Just like co-working spaces have provided entrepreneurs with the flexibility and affordability they need, shared living is set to change the way millennials live in our cities with ever increasing rents and poor quality of accommodation.
For someone in his first job, with a monthly take-home salary of ₹ 30,000-40,000 and living away from their home, shared living is a more secure, cheaper and quicker alternative than buying or renting a house.
It is also a better managed set-up, with more amenities, than the generic paying guest facility.
Co-living spaces with a community-like experience, student housing and even family rental solutions are rapidly picking up in cities such as Bengaluru, Pune and Delhi-National Capital Region (NCR), which are preferred by higher education students and young, single professionals from other states to study and work in.
“Shared living aims to address the influx of people into cities and captures the gamut of housing needs by offering products with different rentals based on affordability and current status. They are mostly located conveniently, closer to workplaces or educational institutions," said Amarendra Sahu, co-founder and CEO of home rental network Nestaway Technologies Pvt Ltd.
Currently, an estimated 16.8 million sq. ft rental portfolio is with Nestaway, across Bengaluru, Delhi, Noida, Gurugram, Pune, Hyderabad, Ghaziabad and Mumbai, and earns over $4 million (₹26 crore) in monthly rentals.

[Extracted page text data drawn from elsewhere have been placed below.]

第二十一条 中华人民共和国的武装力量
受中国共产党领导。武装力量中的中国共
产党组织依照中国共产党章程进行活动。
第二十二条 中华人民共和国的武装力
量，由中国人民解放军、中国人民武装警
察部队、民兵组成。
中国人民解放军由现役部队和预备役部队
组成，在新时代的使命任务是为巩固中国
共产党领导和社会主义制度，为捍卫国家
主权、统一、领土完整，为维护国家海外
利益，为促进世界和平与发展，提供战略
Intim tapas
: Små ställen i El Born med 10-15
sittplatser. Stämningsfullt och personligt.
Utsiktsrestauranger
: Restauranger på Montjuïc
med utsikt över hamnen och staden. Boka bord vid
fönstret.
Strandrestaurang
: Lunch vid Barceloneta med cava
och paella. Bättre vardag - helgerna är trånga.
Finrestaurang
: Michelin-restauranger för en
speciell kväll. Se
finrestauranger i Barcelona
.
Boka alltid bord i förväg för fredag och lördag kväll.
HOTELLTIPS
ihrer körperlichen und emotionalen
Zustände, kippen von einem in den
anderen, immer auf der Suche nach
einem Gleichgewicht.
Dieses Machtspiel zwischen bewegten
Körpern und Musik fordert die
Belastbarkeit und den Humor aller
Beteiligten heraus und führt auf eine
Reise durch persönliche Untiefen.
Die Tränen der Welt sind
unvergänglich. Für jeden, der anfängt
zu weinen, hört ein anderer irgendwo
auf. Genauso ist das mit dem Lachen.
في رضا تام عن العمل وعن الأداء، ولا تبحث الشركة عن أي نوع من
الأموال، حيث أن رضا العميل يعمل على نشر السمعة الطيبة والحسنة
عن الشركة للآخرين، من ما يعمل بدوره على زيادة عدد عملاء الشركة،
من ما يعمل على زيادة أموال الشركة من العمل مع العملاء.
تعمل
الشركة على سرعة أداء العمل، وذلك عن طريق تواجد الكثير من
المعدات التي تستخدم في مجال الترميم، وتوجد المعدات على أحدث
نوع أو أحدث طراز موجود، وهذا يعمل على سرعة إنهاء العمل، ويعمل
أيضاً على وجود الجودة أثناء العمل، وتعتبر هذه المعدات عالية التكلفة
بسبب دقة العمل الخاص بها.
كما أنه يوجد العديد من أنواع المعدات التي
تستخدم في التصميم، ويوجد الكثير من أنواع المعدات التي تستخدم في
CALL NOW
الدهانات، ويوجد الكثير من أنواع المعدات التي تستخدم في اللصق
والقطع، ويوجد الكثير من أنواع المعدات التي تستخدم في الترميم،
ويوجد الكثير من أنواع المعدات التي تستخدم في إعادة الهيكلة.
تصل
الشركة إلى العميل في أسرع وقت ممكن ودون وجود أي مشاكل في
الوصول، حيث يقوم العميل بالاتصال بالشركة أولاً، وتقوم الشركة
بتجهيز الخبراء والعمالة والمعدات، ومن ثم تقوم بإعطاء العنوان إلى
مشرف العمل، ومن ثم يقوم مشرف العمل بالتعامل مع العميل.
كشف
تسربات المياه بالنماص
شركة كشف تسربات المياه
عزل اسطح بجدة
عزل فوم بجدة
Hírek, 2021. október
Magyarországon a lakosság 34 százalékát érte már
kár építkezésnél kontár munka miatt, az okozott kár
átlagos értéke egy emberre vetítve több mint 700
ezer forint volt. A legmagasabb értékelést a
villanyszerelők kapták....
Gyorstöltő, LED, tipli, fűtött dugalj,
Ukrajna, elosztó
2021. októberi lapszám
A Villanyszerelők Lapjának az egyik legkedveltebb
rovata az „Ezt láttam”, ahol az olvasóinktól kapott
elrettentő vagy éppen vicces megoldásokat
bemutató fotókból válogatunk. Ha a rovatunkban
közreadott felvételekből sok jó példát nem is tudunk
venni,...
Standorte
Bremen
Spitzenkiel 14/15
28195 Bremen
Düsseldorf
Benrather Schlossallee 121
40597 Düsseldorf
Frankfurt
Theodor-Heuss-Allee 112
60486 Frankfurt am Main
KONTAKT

The business model of most co-living start-ups is simple. The co-living or student living provider can take a property on sub-lease and manage it. The provider can also build such accommodation on its own and run it or properties can be taken on long-lease and then the rentals can be shared with the owner.
Often, an entire building is taken up by a firm and the interiors are re-done to create private and public spaces.
Viral Chhajer, co-founder and CEO of StayAbode, said co-living is basically about combining private spaces (bedroom and bathroom) with community areas that can be shared.
“There could be thirty rooms along with a community kitchen and small shared spaces, which can bring down the cost of living and make it more affordable to stay close to city-centric workplaces. A group of 10-15 people can get together and make their own food or hire a cook. Others can choose to cook on their own," he said.
StayAbode charges around ₹ 8,500 for a double sharing room, including all bills but excluding food. It shared a flat rent with the owner of the property.
The demand for both shared and student accommodation is only on the rise.
The home renting space is a $32 billion market, according to FastFox, a start-up that deals in the home rental space.
Pune-based Youthville Serviced Hostel, backed by real estate firm Kohinoor Group, runs a 150-bed girls hostel in the city and is planning to expand across India over the next seven years with 20,000 beds, said Youthville founder Vineet Goyal.
A triple sharing room in a Youthville accommodation costs around ₹ 135,000 per bed a year, higher than the average but lower than what many premium student facilities charge.
Suresh Rangarajan, founder and CEO of CoLive, a shared living space firm set up in 2016, plans to reach out to students in educational hubs in the south, beyond its base in Bengaluru.